Quantifying individual specialization using tracking data: a case study on two species of albatrosses
Many predictive models of spatial and temporal distribution (e.g. in response to climate change or species introductions) assume that species have one environmental niche that applies to all individuals. However, there is growing evidence that individuals can have environmental preferences that are narrower than the species niche. Such individual specialization has mainly been studied in terms of dietary niches, but a recent increase in the availability of individual movement data opens the possibility of extending these analyses to specialisation in environmental preferences. Yet, no study to date on individual specialisation has considered the environmental niche in its multidimensionality. Here we propose a new method for quantifying individual specialisation in multiple dimensions simultaneously. We compare the hypervolumes in n-dimensional environmental niche space of each individual against that of the population, testing for significant differences against a null model.
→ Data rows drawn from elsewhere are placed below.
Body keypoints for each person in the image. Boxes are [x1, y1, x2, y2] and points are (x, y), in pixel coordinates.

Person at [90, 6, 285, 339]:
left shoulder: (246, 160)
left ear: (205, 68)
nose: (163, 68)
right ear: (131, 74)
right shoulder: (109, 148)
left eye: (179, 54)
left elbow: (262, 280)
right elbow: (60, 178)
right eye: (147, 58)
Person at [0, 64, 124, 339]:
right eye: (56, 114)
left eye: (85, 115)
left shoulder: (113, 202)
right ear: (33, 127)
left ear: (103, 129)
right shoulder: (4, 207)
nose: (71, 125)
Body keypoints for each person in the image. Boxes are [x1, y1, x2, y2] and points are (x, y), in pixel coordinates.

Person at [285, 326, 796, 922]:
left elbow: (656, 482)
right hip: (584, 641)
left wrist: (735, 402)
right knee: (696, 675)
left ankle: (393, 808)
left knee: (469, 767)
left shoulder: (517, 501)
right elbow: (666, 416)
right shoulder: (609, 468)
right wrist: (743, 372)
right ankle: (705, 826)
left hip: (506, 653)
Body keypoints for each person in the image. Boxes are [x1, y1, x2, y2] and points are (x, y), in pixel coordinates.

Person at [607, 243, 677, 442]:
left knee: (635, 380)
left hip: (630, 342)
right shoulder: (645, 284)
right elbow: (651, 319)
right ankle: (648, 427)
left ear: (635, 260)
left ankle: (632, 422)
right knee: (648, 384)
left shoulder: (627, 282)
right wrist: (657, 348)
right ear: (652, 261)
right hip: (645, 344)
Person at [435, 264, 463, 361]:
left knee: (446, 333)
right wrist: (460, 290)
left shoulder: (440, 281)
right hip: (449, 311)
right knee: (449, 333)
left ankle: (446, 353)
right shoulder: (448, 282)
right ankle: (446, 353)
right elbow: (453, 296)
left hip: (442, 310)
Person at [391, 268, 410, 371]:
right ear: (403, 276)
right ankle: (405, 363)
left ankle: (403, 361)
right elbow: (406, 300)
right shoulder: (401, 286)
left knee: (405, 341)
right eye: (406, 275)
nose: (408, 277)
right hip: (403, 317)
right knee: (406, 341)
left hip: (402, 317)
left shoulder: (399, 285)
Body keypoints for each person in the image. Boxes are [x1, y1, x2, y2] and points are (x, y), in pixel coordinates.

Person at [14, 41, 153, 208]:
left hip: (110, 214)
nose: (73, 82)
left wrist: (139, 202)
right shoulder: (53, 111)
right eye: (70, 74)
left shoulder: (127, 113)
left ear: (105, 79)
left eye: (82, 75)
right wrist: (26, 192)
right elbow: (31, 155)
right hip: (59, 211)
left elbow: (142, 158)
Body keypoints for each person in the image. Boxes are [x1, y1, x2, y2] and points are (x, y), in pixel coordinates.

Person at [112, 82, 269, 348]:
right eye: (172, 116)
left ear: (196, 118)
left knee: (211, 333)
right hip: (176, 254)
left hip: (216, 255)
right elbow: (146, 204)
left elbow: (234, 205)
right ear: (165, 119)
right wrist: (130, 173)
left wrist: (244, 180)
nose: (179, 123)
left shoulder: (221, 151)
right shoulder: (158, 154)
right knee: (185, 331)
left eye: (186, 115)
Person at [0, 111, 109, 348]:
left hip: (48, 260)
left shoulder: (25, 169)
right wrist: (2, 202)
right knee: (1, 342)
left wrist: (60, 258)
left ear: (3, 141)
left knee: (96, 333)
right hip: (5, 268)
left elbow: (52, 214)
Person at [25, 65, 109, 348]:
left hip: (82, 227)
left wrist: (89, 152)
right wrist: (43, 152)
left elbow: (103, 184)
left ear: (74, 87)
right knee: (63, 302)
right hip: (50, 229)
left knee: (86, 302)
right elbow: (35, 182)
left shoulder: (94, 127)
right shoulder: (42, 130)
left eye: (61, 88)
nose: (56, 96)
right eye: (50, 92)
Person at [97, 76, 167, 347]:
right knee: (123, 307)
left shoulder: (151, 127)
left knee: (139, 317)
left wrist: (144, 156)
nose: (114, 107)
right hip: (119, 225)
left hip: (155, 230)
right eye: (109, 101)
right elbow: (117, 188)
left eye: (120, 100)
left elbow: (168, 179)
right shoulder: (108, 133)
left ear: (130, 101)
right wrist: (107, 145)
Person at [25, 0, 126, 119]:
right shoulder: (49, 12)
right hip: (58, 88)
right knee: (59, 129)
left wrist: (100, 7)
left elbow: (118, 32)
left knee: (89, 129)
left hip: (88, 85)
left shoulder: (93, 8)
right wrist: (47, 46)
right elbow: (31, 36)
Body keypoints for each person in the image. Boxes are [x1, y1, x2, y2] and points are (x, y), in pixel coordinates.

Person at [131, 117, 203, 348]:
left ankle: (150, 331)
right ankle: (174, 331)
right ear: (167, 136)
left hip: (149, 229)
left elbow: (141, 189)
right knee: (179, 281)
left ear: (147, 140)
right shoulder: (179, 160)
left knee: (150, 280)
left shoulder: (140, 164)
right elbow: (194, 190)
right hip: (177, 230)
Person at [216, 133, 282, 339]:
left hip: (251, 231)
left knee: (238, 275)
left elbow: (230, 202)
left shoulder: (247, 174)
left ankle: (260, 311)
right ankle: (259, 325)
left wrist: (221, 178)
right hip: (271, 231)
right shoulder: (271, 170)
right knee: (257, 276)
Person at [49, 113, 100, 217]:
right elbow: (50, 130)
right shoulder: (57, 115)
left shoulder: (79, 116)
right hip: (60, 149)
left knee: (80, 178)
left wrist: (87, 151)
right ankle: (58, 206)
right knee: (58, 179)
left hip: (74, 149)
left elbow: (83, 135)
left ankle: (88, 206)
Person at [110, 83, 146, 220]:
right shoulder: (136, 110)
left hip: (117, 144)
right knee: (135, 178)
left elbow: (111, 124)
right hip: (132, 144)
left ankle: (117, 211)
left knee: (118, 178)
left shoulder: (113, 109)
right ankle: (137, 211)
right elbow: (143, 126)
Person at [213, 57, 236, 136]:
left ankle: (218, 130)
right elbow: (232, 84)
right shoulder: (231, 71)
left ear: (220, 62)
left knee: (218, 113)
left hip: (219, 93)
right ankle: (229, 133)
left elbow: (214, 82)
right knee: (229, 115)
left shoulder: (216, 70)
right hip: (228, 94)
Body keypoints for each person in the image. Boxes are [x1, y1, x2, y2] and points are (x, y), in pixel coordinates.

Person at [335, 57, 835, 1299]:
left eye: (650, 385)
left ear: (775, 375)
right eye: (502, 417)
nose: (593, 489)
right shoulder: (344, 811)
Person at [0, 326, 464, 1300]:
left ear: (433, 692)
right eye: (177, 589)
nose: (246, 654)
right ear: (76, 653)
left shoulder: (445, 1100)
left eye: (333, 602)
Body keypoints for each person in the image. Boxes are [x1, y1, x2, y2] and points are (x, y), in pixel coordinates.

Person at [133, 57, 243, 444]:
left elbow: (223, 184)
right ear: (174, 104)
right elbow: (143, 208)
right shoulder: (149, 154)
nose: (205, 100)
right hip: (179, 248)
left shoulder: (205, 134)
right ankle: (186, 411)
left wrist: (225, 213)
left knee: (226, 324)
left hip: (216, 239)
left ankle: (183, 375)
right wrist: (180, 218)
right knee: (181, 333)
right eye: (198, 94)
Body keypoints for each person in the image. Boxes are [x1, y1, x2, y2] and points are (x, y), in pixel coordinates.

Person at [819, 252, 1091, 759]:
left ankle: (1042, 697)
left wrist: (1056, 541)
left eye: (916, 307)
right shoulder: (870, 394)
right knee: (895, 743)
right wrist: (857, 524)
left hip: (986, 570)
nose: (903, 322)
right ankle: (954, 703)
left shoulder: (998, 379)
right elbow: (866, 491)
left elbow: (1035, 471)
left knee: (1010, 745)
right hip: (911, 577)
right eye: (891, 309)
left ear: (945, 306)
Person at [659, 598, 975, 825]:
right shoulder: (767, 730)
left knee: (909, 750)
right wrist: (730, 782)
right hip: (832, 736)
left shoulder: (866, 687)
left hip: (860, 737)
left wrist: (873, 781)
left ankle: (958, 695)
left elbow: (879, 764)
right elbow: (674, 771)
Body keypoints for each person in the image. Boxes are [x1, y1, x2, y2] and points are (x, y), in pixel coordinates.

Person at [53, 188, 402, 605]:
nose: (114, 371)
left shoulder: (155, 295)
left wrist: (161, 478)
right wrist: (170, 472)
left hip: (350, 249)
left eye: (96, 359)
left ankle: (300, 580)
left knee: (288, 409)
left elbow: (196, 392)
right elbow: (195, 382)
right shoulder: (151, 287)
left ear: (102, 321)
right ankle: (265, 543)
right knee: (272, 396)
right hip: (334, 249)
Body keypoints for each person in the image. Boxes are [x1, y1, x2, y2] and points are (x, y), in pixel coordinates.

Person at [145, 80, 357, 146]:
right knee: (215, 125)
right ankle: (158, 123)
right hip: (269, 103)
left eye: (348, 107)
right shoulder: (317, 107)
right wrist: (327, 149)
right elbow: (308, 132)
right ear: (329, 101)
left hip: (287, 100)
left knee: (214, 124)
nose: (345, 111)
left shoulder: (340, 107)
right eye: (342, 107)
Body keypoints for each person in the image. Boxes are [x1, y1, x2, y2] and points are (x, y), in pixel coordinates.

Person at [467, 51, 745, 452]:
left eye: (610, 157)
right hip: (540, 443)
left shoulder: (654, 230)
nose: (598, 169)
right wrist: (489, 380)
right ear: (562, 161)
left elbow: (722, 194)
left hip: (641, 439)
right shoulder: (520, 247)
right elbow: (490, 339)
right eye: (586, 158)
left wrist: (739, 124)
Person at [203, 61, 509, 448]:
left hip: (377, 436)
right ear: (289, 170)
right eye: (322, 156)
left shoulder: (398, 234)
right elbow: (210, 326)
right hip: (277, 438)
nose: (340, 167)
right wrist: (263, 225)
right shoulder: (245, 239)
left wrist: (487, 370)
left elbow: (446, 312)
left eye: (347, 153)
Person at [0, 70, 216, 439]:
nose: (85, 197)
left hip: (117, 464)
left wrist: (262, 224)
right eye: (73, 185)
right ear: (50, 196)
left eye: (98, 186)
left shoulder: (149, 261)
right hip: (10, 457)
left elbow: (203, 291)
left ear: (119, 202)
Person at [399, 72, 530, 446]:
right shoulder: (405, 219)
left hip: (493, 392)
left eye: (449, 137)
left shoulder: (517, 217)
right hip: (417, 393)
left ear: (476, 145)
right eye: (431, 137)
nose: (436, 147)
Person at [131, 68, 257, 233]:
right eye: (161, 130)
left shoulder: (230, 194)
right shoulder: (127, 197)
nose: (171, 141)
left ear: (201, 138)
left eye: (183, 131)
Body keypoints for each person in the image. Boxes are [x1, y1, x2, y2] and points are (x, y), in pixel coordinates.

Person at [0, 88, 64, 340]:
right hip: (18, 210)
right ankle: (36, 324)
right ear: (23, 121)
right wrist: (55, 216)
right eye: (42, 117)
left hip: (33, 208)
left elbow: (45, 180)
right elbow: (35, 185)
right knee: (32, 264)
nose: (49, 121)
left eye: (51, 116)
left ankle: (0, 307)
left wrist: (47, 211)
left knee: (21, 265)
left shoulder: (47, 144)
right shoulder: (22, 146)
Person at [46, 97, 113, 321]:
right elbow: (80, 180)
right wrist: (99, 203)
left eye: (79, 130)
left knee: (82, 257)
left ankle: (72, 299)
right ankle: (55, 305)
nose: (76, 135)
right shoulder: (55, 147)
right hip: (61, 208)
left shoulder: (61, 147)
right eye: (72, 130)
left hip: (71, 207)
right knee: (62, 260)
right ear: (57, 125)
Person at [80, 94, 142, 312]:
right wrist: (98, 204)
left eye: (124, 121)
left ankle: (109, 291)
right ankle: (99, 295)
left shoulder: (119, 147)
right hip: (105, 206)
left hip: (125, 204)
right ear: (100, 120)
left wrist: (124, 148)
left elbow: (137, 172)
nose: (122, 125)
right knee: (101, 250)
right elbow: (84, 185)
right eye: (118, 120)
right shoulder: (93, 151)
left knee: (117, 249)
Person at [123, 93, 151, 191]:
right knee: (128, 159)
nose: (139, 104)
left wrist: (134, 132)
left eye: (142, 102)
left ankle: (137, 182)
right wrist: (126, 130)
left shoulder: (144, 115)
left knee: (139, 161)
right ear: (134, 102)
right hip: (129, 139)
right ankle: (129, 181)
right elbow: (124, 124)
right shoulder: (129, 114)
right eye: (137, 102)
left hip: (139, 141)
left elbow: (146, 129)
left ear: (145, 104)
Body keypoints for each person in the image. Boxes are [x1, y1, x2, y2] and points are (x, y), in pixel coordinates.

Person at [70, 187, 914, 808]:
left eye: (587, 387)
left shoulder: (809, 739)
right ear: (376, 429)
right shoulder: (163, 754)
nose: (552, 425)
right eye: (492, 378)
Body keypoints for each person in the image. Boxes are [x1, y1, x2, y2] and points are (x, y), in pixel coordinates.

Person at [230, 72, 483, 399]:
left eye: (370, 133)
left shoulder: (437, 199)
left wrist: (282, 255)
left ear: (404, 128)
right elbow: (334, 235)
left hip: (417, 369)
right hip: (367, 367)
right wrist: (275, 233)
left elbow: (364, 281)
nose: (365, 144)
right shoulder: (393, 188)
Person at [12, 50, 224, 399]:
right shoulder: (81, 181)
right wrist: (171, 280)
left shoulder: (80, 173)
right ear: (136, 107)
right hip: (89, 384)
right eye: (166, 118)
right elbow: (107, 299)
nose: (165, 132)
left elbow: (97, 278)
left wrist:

The same method can be applied to a 2-dimensional geographic space to test for site fidelity. We applied this method to test for individual environmental specialisation (across three dimensions: sea surface temperature, eddy kinetic energy, depth) and for site fidelity among satellite-tracked black-browed albatrosses (Thalassarche melanophris) and grey-headed albatrosses (Thalassarche chrysostoma), during chick-rearing at South Georgia. We found evidence for site fidelity in both species and of environmental specialisation among individual grey-headed but not black-browed albatrosses. Specialisation can affect the resilience of populations affected by natural and anthropogenic changes in the environment, and hence has implications for population dynamics and conservation.
Authors: Bonnet-Lebrun, A.-S., Phillips, R.A., Manica, A., Rodrigues, A.S.L.